* The problem *
Copy out each line in the material below that has the word "picture".

* Extracted information *
==*==
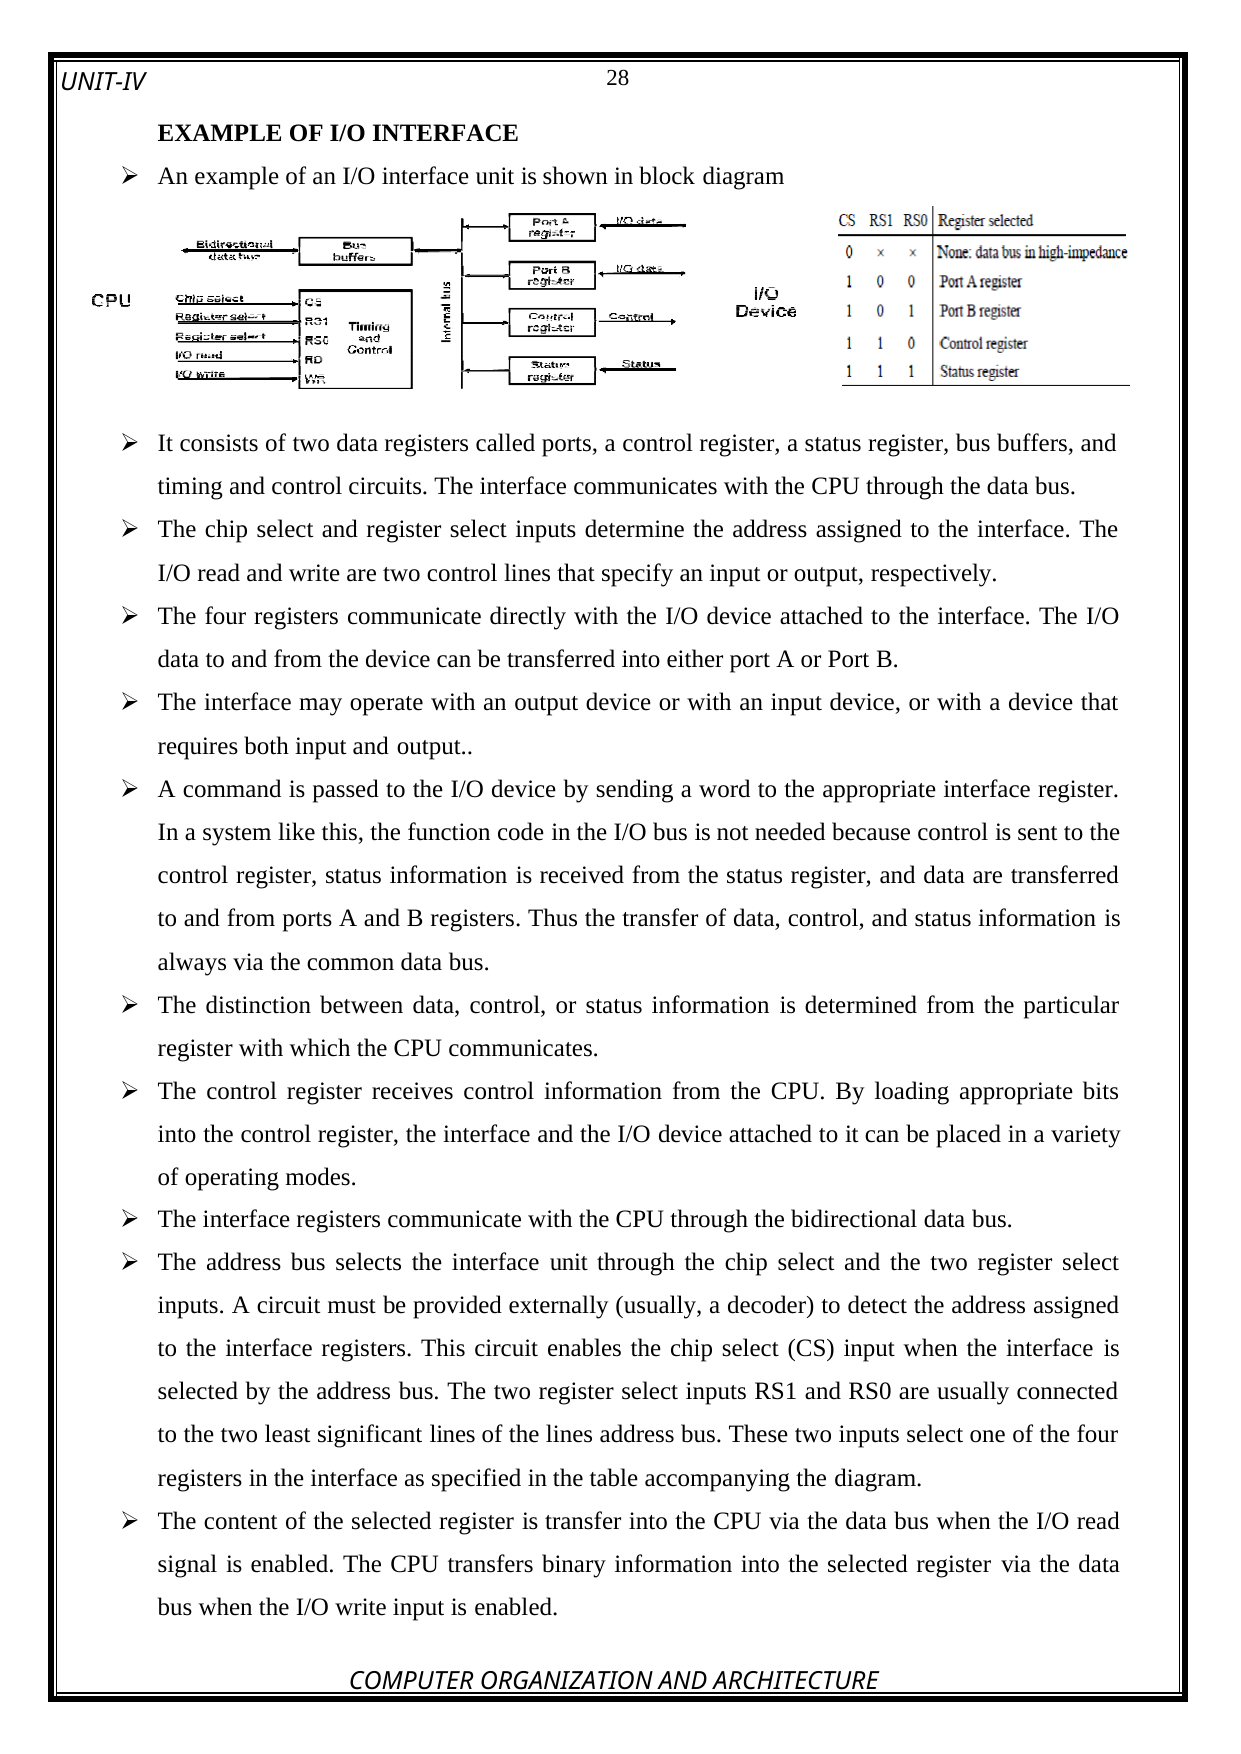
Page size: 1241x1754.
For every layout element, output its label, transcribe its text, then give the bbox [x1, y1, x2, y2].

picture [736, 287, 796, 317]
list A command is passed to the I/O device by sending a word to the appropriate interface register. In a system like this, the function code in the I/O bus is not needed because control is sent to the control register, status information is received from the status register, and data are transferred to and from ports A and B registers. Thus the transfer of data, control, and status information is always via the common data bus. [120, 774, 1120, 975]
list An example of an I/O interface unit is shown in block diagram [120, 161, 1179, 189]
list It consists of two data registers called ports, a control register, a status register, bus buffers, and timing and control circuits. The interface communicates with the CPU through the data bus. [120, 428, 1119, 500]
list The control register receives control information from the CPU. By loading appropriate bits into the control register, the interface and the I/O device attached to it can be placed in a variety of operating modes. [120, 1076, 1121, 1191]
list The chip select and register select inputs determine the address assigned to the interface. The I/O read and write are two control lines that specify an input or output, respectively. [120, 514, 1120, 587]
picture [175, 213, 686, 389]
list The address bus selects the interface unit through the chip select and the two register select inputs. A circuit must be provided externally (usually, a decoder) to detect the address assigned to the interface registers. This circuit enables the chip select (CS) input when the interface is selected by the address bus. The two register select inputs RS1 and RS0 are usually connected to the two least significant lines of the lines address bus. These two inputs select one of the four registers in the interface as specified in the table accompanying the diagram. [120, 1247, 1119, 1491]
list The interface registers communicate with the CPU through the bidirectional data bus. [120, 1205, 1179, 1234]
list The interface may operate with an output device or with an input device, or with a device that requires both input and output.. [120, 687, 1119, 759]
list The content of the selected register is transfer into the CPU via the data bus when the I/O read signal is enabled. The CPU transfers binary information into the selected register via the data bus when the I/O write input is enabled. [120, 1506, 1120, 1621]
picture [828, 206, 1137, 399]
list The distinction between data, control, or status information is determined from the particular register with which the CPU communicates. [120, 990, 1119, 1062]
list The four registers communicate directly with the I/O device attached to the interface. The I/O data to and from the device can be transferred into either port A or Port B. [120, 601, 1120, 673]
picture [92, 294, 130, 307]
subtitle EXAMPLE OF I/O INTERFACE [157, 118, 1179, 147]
==*==
* Written solution *
picture [736, 287, 796, 317]
picture [175, 213, 686, 389]
picture [828, 206, 1137, 399]
picture [92, 294, 130, 307]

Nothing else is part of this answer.